2. Use this section of the articles of formation to formally state what the assets of the organization will be used for, and what will happen to the assets if the organization is dissolved.

To be eligible for 501(c)(3) status, you must convince the IRS that the organization’s assets will always only be used for the purposes approved under 501(c)(3) rules. To this end, you must include provisions ensuring that in the event your organization is dissolved, the assets of the organization will be used towards tax-exempt purposes.

Section 5 of this sample document provides an example of these provisions required for 501(c)(3) eligibility.

Section 6: Incorporator

The incorporator is the person who completes, signs, and submits the certification of formation. This person does not need to be a part of your organization.
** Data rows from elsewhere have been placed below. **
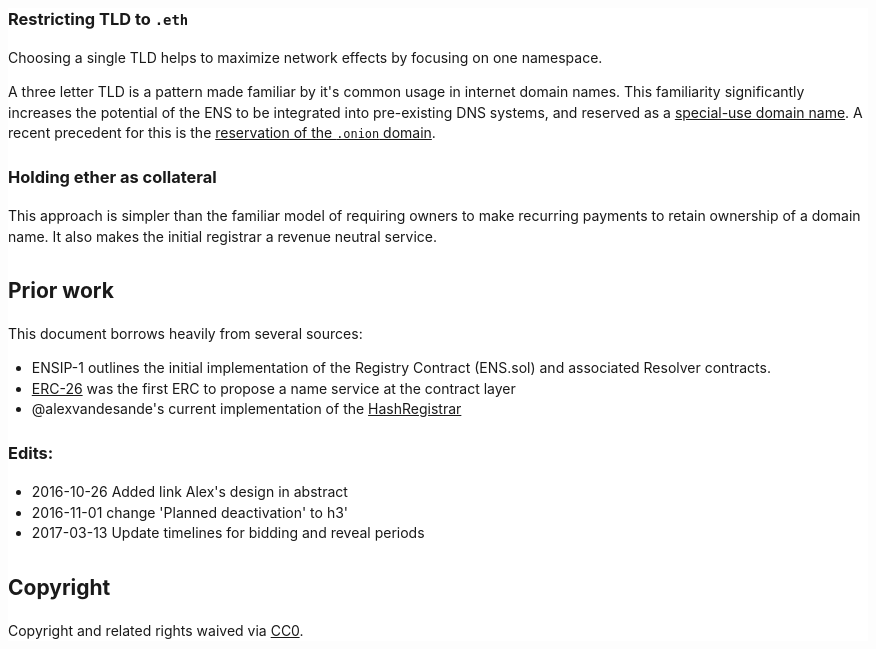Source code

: ### Restricting TLD to `.eth`

Choosing a single TLD helps to maximize network effects by focusing on one namespace.

A three letter TLD is a pattern made familiar by it's common usage in internet domain names. This familiarity significantly increases the potential of the ENS to be integrated into pre-existing DNS systems, and reserved as a [special-use domain name](https://www.iana.org/assignments/special-use-domain-names/special-use-domain-names.xhtml#special-use-domain). A recent precedent for this is the [reservation of the `.onion` domain](https://tools.ietf.org/html/rfc7686).

### Holding ether as collateral

This approach is simpler than the familiar model of requiring owners to make recurring payments to retain ownership of a domain name. It also makes the initial registrar a revenue neutral service.

## Prior work

This document borrows heavily from several sources:

-   ENSIP-1 outlines the initial implementation of the Registry Contract (ENS.sol) and associated Resolver contracts.
-   [ERC-26](https://github.com/ethereum/EIPs/issues/26) was the first ERC to propose a name service at the contract layer
-   @alexvandesande's current implementation of the [HashRegistrar](https://github.com/ethereum/ens/blob/mainnet/contracts/HashRegistrarSimplified.sol)

### Edits:

-   2016-10-26 Added link Alex's design in abstract
-   2016-11-01 change 'Planned deactivation' to h3'
-   2017-03-13 Update timelines for bidding and reveal periods

## Copyright

Copyright and related rights waived via [CC0](https://creativecommons.org/publicdomain/zero/1.0/).
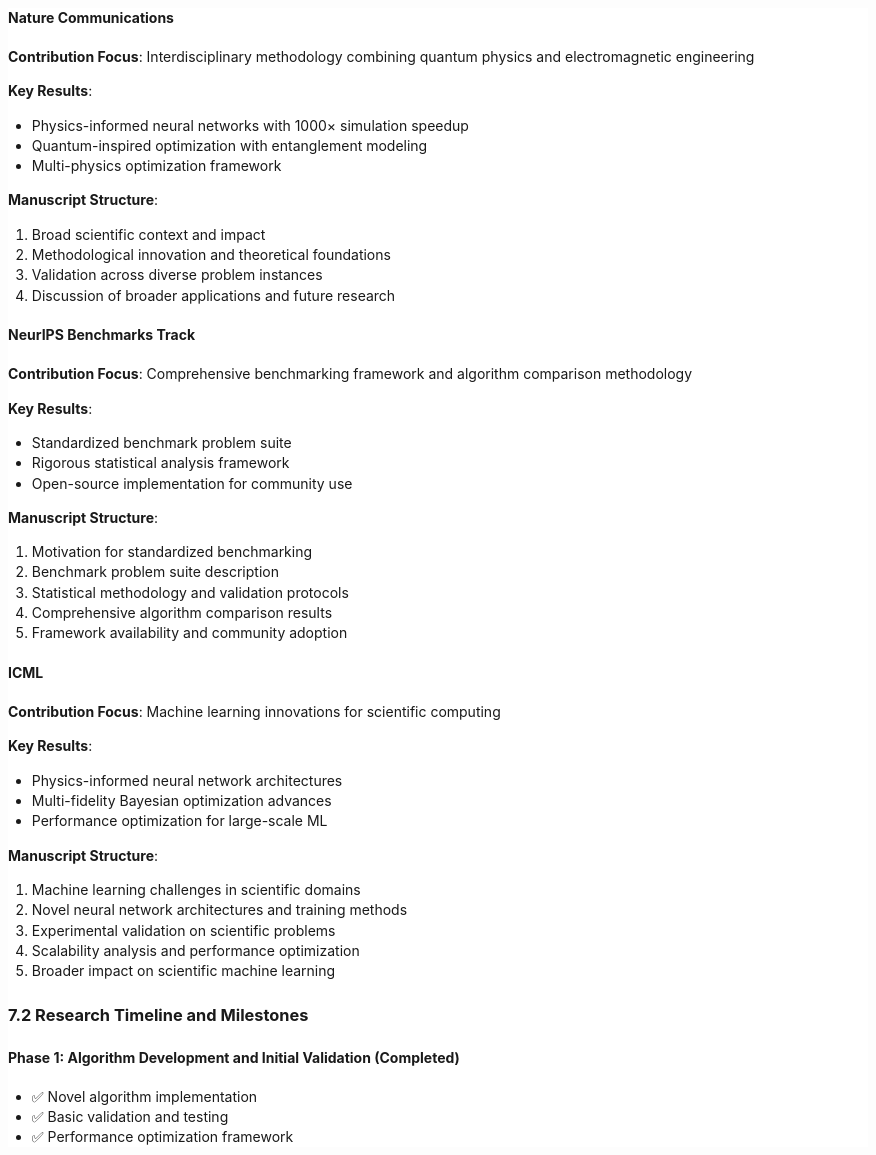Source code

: #### Nature Communications

**Contribution Focus**: Interdisciplinary methodology combining quantum physics and electromagnetic engineering

**Key Results**:
- Physics-informed neural networks with 1000× simulation speedup
- Quantum-inspired optimization with entanglement modeling
- Multi-physics optimization framework

**Manuscript Structure**:
1. Broad scientific context and impact
2. Methodological innovation and theoretical foundations
3. Validation across diverse problem instances
4. Discussion of broader applications and future research

#### NeurIPS Benchmarks Track

**Contribution Focus**: Comprehensive benchmarking framework and algorithm comparison methodology

**Key Results**:
- Standardized benchmark problem suite
- Rigorous statistical analysis framework
- Open-source implementation for community use

**Manuscript Structure**:
1. Motivation for standardized benchmarking
2. Benchmark problem suite description
3. Statistical methodology and validation protocols
4. Comprehensive algorithm comparison results
5. Framework availability and community adoption

#### ICML

**Contribution Focus**: Machine learning innovations for scientific computing

**Key Results**:
- Physics-informed neural network architectures
- Multi-fidelity Bayesian optimization advances
- Performance optimization for large-scale ML

**Manuscript Structure**:
1. Machine learning challenges in scientific domains
2. Novel neural network architectures and training methods
3. Experimental validation on scientific problems
4. Scalability analysis and performance optimization
5. Broader impact on scientific machine learning

### 7.2 Research Timeline and Milestones

#### Phase 1: Algorithm Development and Initial Validation (Completed)
- ✅ Novel algorithm implementation
- ✅ Basic validation and testing
- ✅ Performance optimization framework
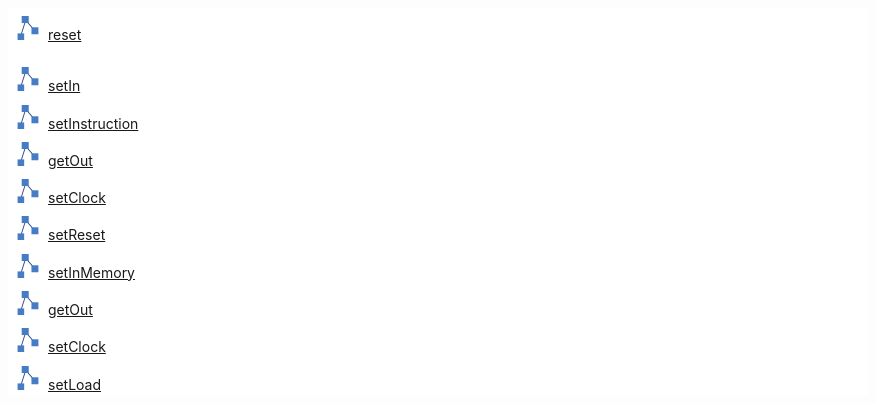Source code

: <span class="paragraph"><img src="../images/class.svg"/><a href="a01013.md#reset">reset</a>
</span>
</div>
<div class="paragraph">
<span class="paragraph"><img src="../images/class.svg"/><a href="a01133.md#setin">setIn</a>
</span>
</div>
<div class="paragraph">
<span class="paragraph"><img src="../images/class.svg"/><a href="a01021.md#setinstruction">setInstruction</a>
</span>
</div>
<div class="paragraph">
<span class="paragraph"><img src="../images/class.svg"/><a href="a01133.md#getout">getOut</a>
</span>
</div>
<div class="paragraph">
<span class="paragraph"><img src="../images/class.svg"/><a href="a01021.md#setclock">setClock</a>
</span>
</div>
<div class="paragraph">
<span class="paragraph"><img src="../images/class.svg"/><a href="a01021.md#setreset">setReset</a>
</span>
</div>
<div class="paragraph">
<span class="paragraph"><img src="../images/class.svg"/><a href="a01021.md#setinmemory">setInMemory</a>
</span>
</div>
<div class="paragraph">
<span class="paragraph"><img src="../images/class.svg"/><a href="a01061.md#getout">getOut</a>
</span>
</div>
<div class="paragraph">
<span class="paragraph"><img src="../images/class.svg"/><a href="a01061.md#setclock">setClock</a>
</span>
</div>
<div class="paragraph">
<span class="paragraph"><img src="../images/class.svg"/><a href="a01061.md#setload">setLoad</a>
</span>
</div>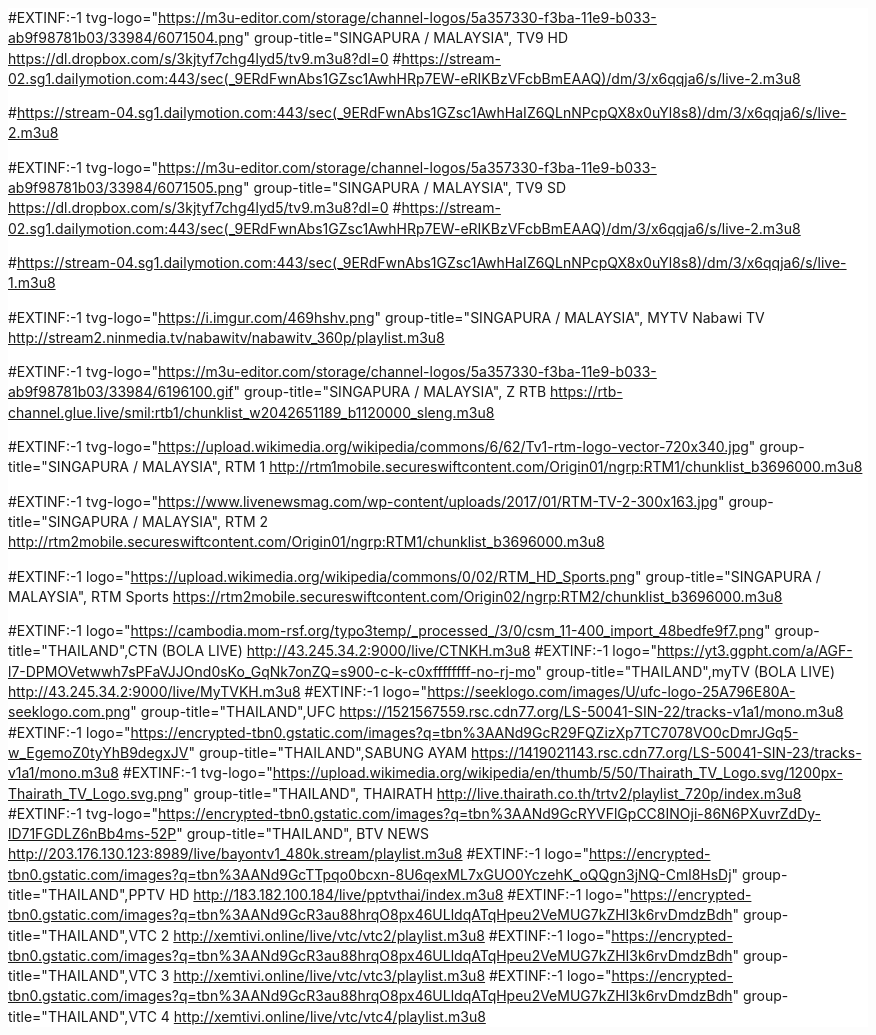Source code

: #EXTINF:-1 tvg-logo="https://m3u-editor.com/storage/channel-logos/5a357330-f3ba-11e9-b033-ab9f98781b03/33984/6071504.png" group-title="SINGAPURA / MALAYSIA", TV9 HD
https://dl.dropbox.com/s/3kjtyf7chg4lyd5/tv9.m3u8?dl=0
#https://stream-02.sg1.dailymotion.com:443/sec(_9ERdFwnAbs1GZsc1AwhHRp7EW-eRIKBzVFcbBmEAAQ)/dm/3/x6qqja6/s/live-2.m3u8

#https://stream-04.sg1.dailymotion.com:443/sec(_9ERdFwnAbs1GZsc1AwhHaIZ6QLnNPcpQX8x0uYl8s8)/dm/3/x6qqja6/s/live-2.m3u8

#EXTINF:-1 tvg-logo="https://m3u-editor.com/storage/channel-logos/5a357330-f3ba-11e9-b033-ab9f98781b03/33984/6071505.png" group-title="SINGAPURA / MALAYSIA", TV9 SD
https://dl.dropbox.com/s/3kjtyf7chg4lyd5/tv9.m3u8?dl=0
#https://stream-02.sg1.dailymotion.com:443/sec(_9ERdFwnAbs1GZsc1AwhHRp7EW-eRIKBzVFcbBmEAAQ)/dm/3/x6qqja6/s/live-2.m3u8

#https://stream-04.sg1.dailymotion.com:443/sec(_9ERdFwnAbs1GZsc1AwhHaIZ6QLnNPcpQX8x0uYl8s8)/dm/3/x6qqja6/s/live-1.m3u8

#EXTINF:-1 tvg-logo="https://i.imgur.com/469hshv.png" group-title="SINGAPURA / MALAYSIA", MYTV Nabawi TV
http://stream2.ninmedia.tv/nabawitv/nabawitv_360p/playlist.m3u8

#EXTINF:-1 tvg-logo="https://m3u-editor.com/storage/channel-logos/5a357330-f3ba-11e9-b033-ab9f98781b03/33984/6196100.gif" group-title="SINGAPURA / MALAYSIA", Z RTB
https://rtb-channel.glue.live/smil:rtb1/chunklist_w2042651189_b1120000_sleng.m3u8

#EXTINF:-1 tvg-logo="https://upload.wikimedia.org/wikipedia/commons/6/62/Tv1-rtm-logo-vector-720x340.jpg" group-title="SINGAPURA / MALAYSIA", RTM 1
http://rtm1mobile.secureswiftcontent.com/Origin01/ngrp:RTM1/chunklist_b3696000.m3u8

#EXTINF:-1 tvg-logo="https://www.livenewsmag.com/wp-content/uploads/2017/01/RTM-TV-2-300x163.jpg" group-title="SINGAPURA / MALAYSIA", RTM 2
http://rtm2mobile.secureswiftcontent.com/Origin01/ngrp:RTM1/chunklist_b3696000.m3u8

#EXTINF:-1 logo="https://upload.wikimedia.org/wikipedia/commons/0/02/RTM_HD_Sports.png" group-title="SINGAPURA / MALAYSIA", RTM Sports
https://rtm2mobile.secureswiftcontent.com/Origin02/ngrp:RTM2/chunklist_b3696000.m3u8

#EXTINF:-1 logo="https://cambodia.mom-rsf.org/typo3temp/_processed_/3/0/csm_11-400_import_48bedfe9f7.png" group-title="THAILAND",CTN (BOLA LIVE)
http://43.245.34.2:9000/live/CTNKH.m3u8
#EXTINF:-1 logo="https://yt3.ggpht.com/a/AGF-l7-DPMOVetwwh7sPFaVJJOnd0sKo_GqNk7onZQ=s900-c-k-c0xffffffff-no-rj-mo" group-title="THAILAND",myTV (BOLA LIVE)
http://43.245.34.2:9000/live/MyTVKH.m3u8
#EXTINF:-1 logo="https://seeklogo.com/images/U/ufc-logo-25A796E80A-seeklogo.com.png" group-title="THAILAND",UFC
https://1521567559.rsc.cdn77.org/LS-50041-SIN-22/tracks-v1a1/mono.m3u8
#EXTINF:-1 logo="https://encrypted-tbn0.gstatic.com/images?q=tbn%3AANd9GcR29FQZizXp7TC7078VO0cDmrJGq5-w_EgemoZ0tyYhB9degxJV" group-title="THAILAND",SABUNG AYAM
https://1419021143.rsc.cdn77.org/LS-50041-SIN-23/tracks-v1a1/mono.m3u8
#EXTINF:-1 tvg-logo="https://upload.wikimedia.org/wikipedia/en/thumb/5/50/Thairath_TV_Logo.svg/1200px-Thairath_TV_Logo.svg.png" group-title="THAILAND", THAIRATH 
http://live.thairath.co.th/trtv2/playlist_720p/index.m3u8
#EXTINF:-1 tvg-logo="https://encrypted-tbn0.gstatic.com/images?q=tbn%3AANd9GcRYVFlGpCC8INOji-86N6PXuvrZdDy-lD71FGDLZ6nBb4ms-52P" group-title="THAILAND", BTV NEWS
http://203.176.130.123:8989/live/bayontv1_480k.stream/playlist.m3u8
#EXTINF:-1 logo="https://encrypted-tbn0.gstatic.com/images?q=tbn%3AANd9GcTTpqo0bcxn-8U6qexML7xGUO0YczehK_oQQgn3jNQ-Cml8HsDj" group-title="THAILAND",PPTV HD
http://183.182.100.184/live/pptvthai/index.m3u8
#EXTINF:-1 logo="https://encrypted-tbn0.gstatic.com/images?q=tbn%3AANd9GcR3au88hrqO8px46ULldqATqHpeu2VeMUG7kZHI3k6rvDmdzBdh" group-title="THAILAND",VTC 2
http://xemtivi.online/live/vtc/vtc2/playlist.m3u8
#EXTINF:-1 logo="https://encrypted-tbn0.gstatic.com/images?q=tbn%3AANd9GcR3au88hrqO8px46ULldqATqHpeu2VeMUG7kZHI3k6rvDmdzBdh" group-title="THAILAND",VTC 3
http://xemtivi.online/live/vtc/vtc3/playlist.m3u8
#EXTINF:-1 logo="https://encrypted-tbn0.gstatic.com/images?q=tbn%3AANd9GcR3au88hrqO8px46ULldqATqHpeu2VeMUG7kZHI3k6rvDmdzBdh" group-title="THAILAND",VTC 4 
http://xemtivi.online/live/vtc/vtc4/playlist.m3u8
This can be you or a lawyer helping you with the process of formation.

When you sign and date the form you are affirming everything written in the form.

How to file the Washington D.C. Articles of Incorporation

You can file online, by mail, or in person.

NOTE: If you file in person, you will be charged an automatic additional expedite fee.

Department of Consumer and Regulatory Affairs
Corporations Division
PO Box 92300
Washington, D.C. 20090

Information: (202) 442-4432

Website: www.dcra.dc.gov

Filing Fee: $80

Washington D.C. Nonprofit Formation FAQ

How long does it take to process Form DNP-1?

Processing typically takes around 15 days. The paperwork can get processed in about 3 days for an additional expedite fee of $50, or the same day for an additional fee of $100.

NOTE: If you wish to expedite processing you must also submit form EX-1 along with the expedite fee.